Function GetExcelApp() As Object
' always create new instance
On Error Resume Next
Set GetExcelApp = CreateObject("Excel.Application")
On Error GoTo 0
End Function

Function checkEmail(ByVal Body As String) As Boolean
    Dim keywords(3) As String
    keywords(0) = "recipient's e-mail address was not found"
    keywords(1) = "error occurred while trying to deliver this message"
    keywords(2) = "message wasn't delivered"

    'Default value
    checkEmail = False
     For Each word In keywords
        If InStr(1, Body, word, vbTextCompare) > 1 Then
            checkEmail = True
            Exit For
        End If
     Next word
End Function

To provide more detail. I would receive hundreds of emails which contain the following text:

Delivery has failed to these recipients or distribution lists:

John.Doe@abc.com
The recipient's e-mail address was not found in the recipient's e-mail system. Microsoft Exchange will not try to redeliver this message for you. Please check the e-mail address and try resending this message, or provide the following diagnostic text to your system administrator.

Morgan.Freedman@abc.com
The recipient's e-mail address was not found in the recipient's e-mail system. Microsoft Exchange will not try to redeliver this message for you. Please check the e-mail address and try resending this message, or provide the following diagnostic text to your system administrator.

Michael.Jordan@abc.com
The recipient's e-mail address was not found in the recipient's e-mail system. Microsoft Exchange will not try to redeliver this message for you. Please check the e-mail address and try resending this message, or provide the following diagnostic text to your system administrator.

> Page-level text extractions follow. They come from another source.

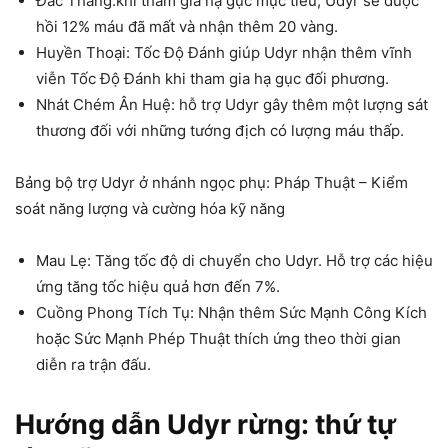
Đắc Thắng:khi tham gia hạ gục mục tiêu, Udyr sẽ được
hồi 12% máu đã mất và nhận thêm 20 vàng.
Huyền Thoại: Tốc Độ Đánh giúp Udyr nhận thêm vĩnh
viễn Tốc Độ Đánh khi tham gia hạ gục đối phương.
Nhát Chém Ân Huệ: hỗ trợ Udyr gây thêm một lượng sát
thương đối với những tướng địch có lượng máu thấp.
Bảng bộ trợ Udyr ở nhánh ngọc phụ: Pháp Thuật – Kiểm
soát năng lượng và cường hóa kỹ năng
Mau Lẹ: Tăng tốc độ di chuyển cho Udyr. Hỗ trợ các hiệu
ứng tăng tốc hiệu quả hơn đến 7%.
Cuồng Phong Tích Tụ: Nhận thêm Sức Mạnh Công Kích
hoặc Sức Mạnh Phép Thuật thích ứng theo thời gian
diễn ra trận đấu.
Hướng dẫn Udyr rừng: thứ tự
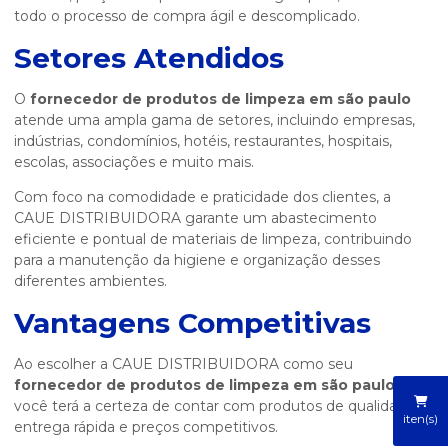
todo o processo de compra ágil e descomplicado.
Setores Atendidos
O
fornecedor de produtos de limpeza em são paulo
atende uma ampla gama de setores, incluindo empresas,
indústrias, condomínios, hotéis, restaurantes, hospitais,
escolas, associações e muito mais.
Com foco na comodidade e praticidade dos clientes, a
CAUE DISTRIBUIDORA garante um abastecimento
eficiente e pontual de materiais de limpeza, contribuindo
para a manutenção da higiene e organização desses
diferentes ambientes.
Vantagens Competitivas
Ao escolher a CAUE DISTRIBUIDORA como seu
fornecedor de produtos de limpeza em são paulo
,
você terá a certeza de contar com produtos de qualidade,
iten(s)
entrega rápida e preços competitivos.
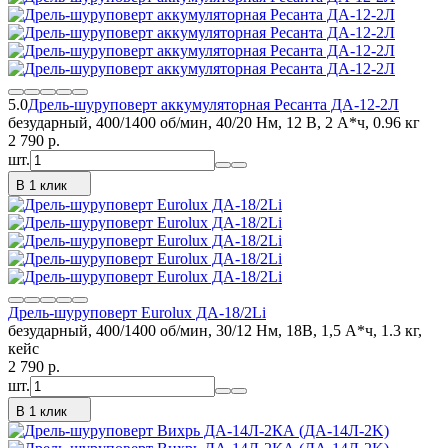
5.0
Дрель-шуруповерт аккумуляторная Ресанта ДА-12-2Л
безударный, 400/1400 об/мин, 40/20 Нм, 12 В, 2 А*ч, 0.96 кг
2 790
p.
шт.
В 1 клик
Дрель-шуруповерт Eurolux ДА-18/2Li
безударный, 400/1400 об/мин, 30/12 Нм, 18В, 1,5 А*ч, 1.3 кг,
кейс
2 790
p.
шт.
В 1 клик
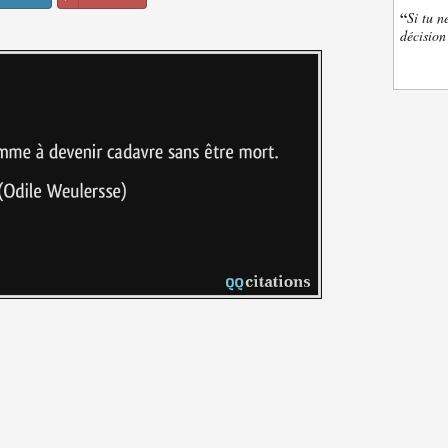
“
Si tu n
décision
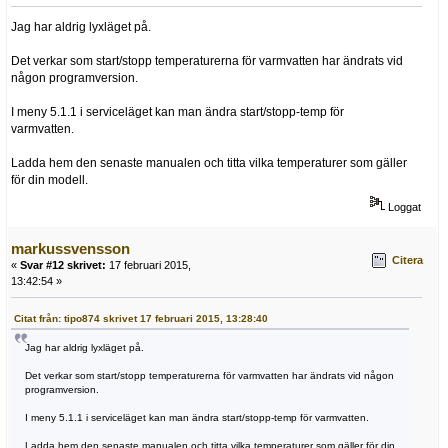
Jag har aldrig lyxläget på.
Det verkar som start/stopp temperaturerna för varmvatten har ändrats vid
någon programversion.
I meny 5.1.1 i serviceläget kan man ändra start/stopp-temp för
varmvatten.
Ladda hem den senaste manualen och titta vilka temperaturer som gäller
för din modell.
Loggat
markussvensson
Citera
«
Svar #12 skrivet:
17 februari 2015,
13:42:54 »
Citat från: tipo874 skrivet 17 februari 2015, 13:28:40
Jag har aldrig lyxläget på.
Det verkar som start/stopp temperaturerna för varmvatten har ändrats vid någon
programversion.
I meny 5.1.1 i serviceläget kan man ändra start/stopp-temp för varmvatten.
Ladda hem den senaste manualen och titta vilka temperaturer som gäller för din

The code above is able to grab the first email address in the email body text (i.e. John.Doe@abc.com), but doesn't see the other two email addresses...

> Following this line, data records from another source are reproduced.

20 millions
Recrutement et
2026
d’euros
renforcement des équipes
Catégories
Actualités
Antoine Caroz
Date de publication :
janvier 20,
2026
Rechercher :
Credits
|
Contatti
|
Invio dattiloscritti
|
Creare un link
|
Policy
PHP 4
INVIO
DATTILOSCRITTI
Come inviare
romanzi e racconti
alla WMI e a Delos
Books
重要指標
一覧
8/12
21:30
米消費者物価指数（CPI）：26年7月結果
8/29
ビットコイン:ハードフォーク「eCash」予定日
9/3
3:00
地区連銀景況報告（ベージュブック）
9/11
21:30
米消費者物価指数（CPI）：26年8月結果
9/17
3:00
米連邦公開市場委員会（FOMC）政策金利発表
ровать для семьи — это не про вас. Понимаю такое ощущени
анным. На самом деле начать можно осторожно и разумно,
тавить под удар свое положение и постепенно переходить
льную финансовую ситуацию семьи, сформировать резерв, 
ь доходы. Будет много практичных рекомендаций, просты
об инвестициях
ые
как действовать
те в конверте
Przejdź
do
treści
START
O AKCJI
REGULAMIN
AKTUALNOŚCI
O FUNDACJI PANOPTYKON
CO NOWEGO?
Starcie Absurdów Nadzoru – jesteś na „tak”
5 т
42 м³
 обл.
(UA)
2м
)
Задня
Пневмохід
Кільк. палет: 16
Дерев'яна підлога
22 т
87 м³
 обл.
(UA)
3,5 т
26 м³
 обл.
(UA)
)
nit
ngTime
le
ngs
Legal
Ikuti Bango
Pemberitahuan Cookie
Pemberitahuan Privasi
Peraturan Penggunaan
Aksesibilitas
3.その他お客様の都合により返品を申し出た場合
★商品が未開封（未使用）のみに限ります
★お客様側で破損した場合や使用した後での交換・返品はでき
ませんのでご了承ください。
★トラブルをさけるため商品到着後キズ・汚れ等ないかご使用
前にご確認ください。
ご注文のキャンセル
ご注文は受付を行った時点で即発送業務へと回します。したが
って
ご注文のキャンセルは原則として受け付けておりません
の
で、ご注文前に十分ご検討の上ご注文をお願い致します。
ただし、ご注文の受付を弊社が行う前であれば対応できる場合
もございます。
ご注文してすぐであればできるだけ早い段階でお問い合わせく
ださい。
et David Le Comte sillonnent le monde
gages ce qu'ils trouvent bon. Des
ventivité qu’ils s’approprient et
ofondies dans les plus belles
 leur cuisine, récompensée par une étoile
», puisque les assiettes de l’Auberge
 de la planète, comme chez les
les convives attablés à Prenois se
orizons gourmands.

The rest of the code works flawlessly. It exports the email addresses that it does find into Excel.


Solution

  • While being still new to the RegEx function, I blindly altered the code slightly.

    I changed the RegEx.Global boolean to True and this code will work flawlessly.

    With RegEx
       yadda yadda yadda
       .Global = True
    End With
    

    Well - thanks in any case. Hope this helps other people!!!